- **INFORMATION SHOWN**
......
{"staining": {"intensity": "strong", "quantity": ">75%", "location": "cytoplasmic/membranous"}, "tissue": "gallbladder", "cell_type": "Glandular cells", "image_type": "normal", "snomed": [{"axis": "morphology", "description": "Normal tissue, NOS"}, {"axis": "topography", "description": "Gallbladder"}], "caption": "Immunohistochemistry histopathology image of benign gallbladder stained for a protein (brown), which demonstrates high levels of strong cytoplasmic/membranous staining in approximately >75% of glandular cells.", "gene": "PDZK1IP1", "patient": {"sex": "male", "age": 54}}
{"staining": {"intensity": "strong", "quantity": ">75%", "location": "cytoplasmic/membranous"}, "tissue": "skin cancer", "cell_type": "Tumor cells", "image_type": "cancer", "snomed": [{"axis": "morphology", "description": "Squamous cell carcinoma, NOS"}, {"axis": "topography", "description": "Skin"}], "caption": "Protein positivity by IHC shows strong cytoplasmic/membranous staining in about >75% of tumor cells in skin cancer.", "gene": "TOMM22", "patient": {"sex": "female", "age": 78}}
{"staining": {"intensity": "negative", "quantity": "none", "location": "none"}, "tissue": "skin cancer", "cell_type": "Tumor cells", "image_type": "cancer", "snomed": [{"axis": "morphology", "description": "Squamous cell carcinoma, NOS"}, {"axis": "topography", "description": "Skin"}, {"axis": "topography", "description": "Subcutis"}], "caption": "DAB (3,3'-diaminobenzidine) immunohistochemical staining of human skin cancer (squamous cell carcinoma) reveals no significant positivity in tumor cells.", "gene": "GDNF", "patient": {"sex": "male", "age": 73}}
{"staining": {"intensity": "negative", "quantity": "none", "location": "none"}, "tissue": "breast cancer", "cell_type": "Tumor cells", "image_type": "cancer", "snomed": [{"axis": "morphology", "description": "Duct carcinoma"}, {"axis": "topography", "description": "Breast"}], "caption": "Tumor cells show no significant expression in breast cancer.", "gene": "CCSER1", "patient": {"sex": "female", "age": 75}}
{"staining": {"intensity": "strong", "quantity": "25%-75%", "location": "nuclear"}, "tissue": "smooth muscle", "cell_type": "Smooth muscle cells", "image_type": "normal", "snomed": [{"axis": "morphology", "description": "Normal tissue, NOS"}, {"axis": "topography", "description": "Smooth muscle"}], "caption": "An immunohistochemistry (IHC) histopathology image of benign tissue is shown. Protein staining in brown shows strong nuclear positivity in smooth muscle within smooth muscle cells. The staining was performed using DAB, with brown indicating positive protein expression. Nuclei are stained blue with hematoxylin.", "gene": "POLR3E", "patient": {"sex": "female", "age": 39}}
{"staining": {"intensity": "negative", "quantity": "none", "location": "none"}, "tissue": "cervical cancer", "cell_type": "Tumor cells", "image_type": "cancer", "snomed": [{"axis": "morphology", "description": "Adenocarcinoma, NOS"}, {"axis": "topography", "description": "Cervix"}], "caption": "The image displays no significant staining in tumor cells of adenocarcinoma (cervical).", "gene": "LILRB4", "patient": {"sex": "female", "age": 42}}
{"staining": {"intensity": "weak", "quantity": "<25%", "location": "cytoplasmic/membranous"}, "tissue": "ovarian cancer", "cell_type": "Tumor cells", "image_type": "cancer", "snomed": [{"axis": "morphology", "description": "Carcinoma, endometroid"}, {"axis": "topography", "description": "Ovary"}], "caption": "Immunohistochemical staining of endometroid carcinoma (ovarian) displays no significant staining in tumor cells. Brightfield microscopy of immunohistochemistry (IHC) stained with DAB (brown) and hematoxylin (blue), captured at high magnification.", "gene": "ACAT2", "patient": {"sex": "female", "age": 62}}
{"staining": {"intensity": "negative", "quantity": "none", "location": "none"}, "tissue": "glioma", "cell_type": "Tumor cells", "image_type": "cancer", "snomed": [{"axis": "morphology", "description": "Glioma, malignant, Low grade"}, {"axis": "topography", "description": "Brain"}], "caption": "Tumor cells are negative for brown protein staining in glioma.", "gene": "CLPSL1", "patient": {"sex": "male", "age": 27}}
......
Each line from the one containing "staining of endometroid" to the final line of the entries above must be returned exactly, and no other line may appear.

{"staining": {"intensity": "weak", "quantity": "<25%", "location": "cytoplasmic/membranous"}, "tissue": "ovarian cancer", "cell_type": "Tumor cells", "image_type": "cancer", "snomed": [{"axis": "morphology", "description": "Carcinoma, endometroid"}, {"axis": "topography", "description": "Ovary"}], "caption": "Immunohistochemical staining of endometroid carcinoma (ovarian) displays no significant staining in tumor cells. Brightfield microscopy of immunohistochemistry (IHC) stained with DAB (brown) and hematoxylin (blue), captured at high magnification.", "gene": "ACAT2", "patient": {"sex": "female", "age": 62}}
{"staining": {"intensity": "negative", "quantity": "none", "location": "none"}, "tissue": "glioma", "cell_type": "Tumor cells", "image_type": "cancer", "snomed": [{"axis": "morphology", "description": "Glioma, malignant, Low grade"}, {"axis": "topography", "description": "Brain"}], "caption": "Tumor cells are negative for brown protein staining in glioma.", "gene": "CLPSL1", "patient": {"sex": "male", "age": 27}}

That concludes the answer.